WHAT IS EXPECTED: Restate the complete material exactly.

DATASET ENTRIES:
::::::

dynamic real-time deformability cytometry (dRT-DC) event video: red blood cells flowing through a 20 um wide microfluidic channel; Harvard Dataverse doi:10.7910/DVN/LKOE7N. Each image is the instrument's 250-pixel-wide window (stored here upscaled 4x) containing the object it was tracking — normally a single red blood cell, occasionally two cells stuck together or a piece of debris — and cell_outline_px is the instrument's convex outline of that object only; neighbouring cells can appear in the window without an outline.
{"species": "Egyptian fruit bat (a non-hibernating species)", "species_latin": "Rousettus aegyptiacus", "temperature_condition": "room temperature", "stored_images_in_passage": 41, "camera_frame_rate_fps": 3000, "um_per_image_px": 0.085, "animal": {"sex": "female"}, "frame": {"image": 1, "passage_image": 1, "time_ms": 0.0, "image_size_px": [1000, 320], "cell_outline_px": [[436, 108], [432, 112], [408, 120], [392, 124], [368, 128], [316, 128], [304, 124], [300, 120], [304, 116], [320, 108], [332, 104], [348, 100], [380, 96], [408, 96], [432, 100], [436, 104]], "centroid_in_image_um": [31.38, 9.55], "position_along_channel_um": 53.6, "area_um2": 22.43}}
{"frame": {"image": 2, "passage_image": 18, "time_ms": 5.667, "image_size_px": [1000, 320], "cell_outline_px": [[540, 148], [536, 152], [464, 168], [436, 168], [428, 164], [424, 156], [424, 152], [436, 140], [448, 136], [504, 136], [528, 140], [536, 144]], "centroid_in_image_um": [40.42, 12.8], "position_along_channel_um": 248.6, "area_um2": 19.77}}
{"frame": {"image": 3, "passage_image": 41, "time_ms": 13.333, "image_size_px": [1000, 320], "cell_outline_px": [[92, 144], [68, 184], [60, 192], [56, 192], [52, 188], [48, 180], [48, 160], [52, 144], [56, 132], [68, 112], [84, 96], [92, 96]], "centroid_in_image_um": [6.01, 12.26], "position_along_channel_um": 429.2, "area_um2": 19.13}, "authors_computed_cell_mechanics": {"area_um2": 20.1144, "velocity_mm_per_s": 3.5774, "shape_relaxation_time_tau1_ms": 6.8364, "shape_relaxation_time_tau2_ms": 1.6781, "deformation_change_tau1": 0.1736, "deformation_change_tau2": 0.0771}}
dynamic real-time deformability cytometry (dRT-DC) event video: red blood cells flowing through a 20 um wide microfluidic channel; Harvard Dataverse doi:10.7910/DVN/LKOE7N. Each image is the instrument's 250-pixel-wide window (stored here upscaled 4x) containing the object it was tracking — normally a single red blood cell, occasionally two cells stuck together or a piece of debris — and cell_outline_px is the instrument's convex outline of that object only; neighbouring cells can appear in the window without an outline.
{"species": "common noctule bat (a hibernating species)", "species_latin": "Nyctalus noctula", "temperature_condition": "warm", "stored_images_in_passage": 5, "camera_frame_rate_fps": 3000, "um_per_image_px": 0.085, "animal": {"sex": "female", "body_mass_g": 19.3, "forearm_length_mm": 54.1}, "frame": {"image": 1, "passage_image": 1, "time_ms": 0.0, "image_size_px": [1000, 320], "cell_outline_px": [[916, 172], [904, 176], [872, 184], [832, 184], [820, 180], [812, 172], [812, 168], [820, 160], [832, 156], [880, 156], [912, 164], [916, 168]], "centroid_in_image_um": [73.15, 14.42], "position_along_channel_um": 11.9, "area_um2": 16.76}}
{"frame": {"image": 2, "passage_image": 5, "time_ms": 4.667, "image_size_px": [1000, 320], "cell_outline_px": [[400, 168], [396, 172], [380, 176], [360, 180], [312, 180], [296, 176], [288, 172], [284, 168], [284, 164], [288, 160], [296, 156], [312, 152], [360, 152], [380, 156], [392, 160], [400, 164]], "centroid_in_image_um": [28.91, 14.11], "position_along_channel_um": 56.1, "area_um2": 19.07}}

::::::

TASK RESPONSE:
dynamic real-time deformability cytometry (dRT-DC) event video: red blood cells flowing through a 20 um wide microfluidic channel; Harvard Dataverse doi:10.7910/DVN/LKOE7N. Each image is the instrument's 250-pixel-wide window (stored here upscaled 4x) containing the object it was tracking — normally a single red blood cell, occasionally two cells stuck together or a piece of debris — and cell_outline_px is the instrument's convex outline of that object only; neighbouring cells can appear in the window without an outline.
{"species": "Egyptian fruit bat (a non-hibernating species)", "species_latin": "Rousettus aegyptiacus", "temperature_condition": "room temperature", "stored_images_in_passage": 41, "camera_frame_rate_fps": 3000, "um_per_image_px": 0.085, "animal": {"sex": "female"}, "frame": {"image": 1, "passage_image": 1, "time_ms": 0.0, "image_size_px": [1000, 320], "cell_outline_px": [[436, 108], [432, 112], [408, 120], [392, 124], [368, 128], [316, 128], [304, 124], [300, 120], [304, 116], [320, 108], [332, 104], [348, 100], [380, 96], [408, 96], [432, 100], [436, 104]], "centroid_in_image_um": [31.38, 9.55], "position_along_channel_um": 53.6, "area_um2": 22.43}}
{"frame": {"image": 2, "passage_image": 18, "time_ms": 5.667, "image_size_px": [1000, 320], "cell_outline_px": [[540, 148], [536, 152], [464, 168], [436, 168], [428, 164], [424, 156], [424, 152], [436, 140], [448, 136], [504, 136], [528, 140], [536, 144]], "centroid_in_image_um": [40.42, 12.8], "position_along_channel_um": 248.6, "area_um2": 19.77}}
{"frame": {"image": 3, "passage_image": 41, "time_ms": 13.333, "image_size_px": [1000, 320], "cell_outline_px": [[92, 144], [68, 184], [60, 192], [56, 192], [52, 188], [48, 180], [48, 160], [52, 144], [56, 132], [68, 112], [84, 96], [92, 96]], "centroid_in_image_um": [6.01, 12.26], "position_along_channel_um": 429.2, "area_um2": 19.13}, "authors_computed_cell_mechanics": {"area_um2": 20.1144, "velocity_mm_per_s": 3.5774, "shape_relaxation_time_tau1_ms": 6.8364, "shape_relaxation_time_tau2_ms": 1.6781, "deformation_change_tau1": 0.1736, "deformation_change_tau2": 0.0771}}
dynamic real-time deformability cytometry (dRT-DC) event video: red blood cells flowing through a 20 um wide microfluidic channel; Harvard Dataverse doi:10.7910/DVN/LKOE7N. Each image is the instrument's 250-pixel-wide window (stored here upscaled 4x) containing the object it was tracking — normally a single red blood cell, occasionally two cells stuck together or a piece of debris — and cell_outline_px is the instrument's convex outline of that object only; neighbouring cells can appear in the window without an outline.
{"species": "common noctule bat (a hibernating species)", "species_latin": "Nyctalus noctula", "temperature_condition": "warm", "stored_images_in_passage": 5, "camera_frame_rate_fps": 3000, "um_per_image_px": 0.085, "animal": {"sex": "female", "body_mass_g": 19.3, "forearm_length_mm": 54.1}, "frame": {"image": 1, "passage_image": 1, "time_ms": 0.0, "image_size_px": [1000, 320], "cell_outline_px": [[916, 172], [904, 176], [872, 184], [832, 184], [820, 180], [812, 172], [812, 168], [820, 160], [832, 156], [880, 156], [912, 164], [916, 168]], "centroid_in_image_um": [73.15, 14.42], "position_along_channel_um": 11.9, "area_um2": 16.76}}
{"frame": {"image": 2, "passage_image": 5, "time_ms": 4.667, "image_size_px": [1000, 320], "cell_outline_px": [[400, 168], [396, 172], [380, 176], [360, 180], [312, 180], [296, 176], [288, 172], [284, 168], [284, 164], [288, 160], [296, 156], [312, 152], [360, 152], [380, 156], [392, 160], [400, 164]], "centroid_in_image_um": [28.91, 14.11], "position_along_channel_um": 56.1, "area_um2": 19.07}}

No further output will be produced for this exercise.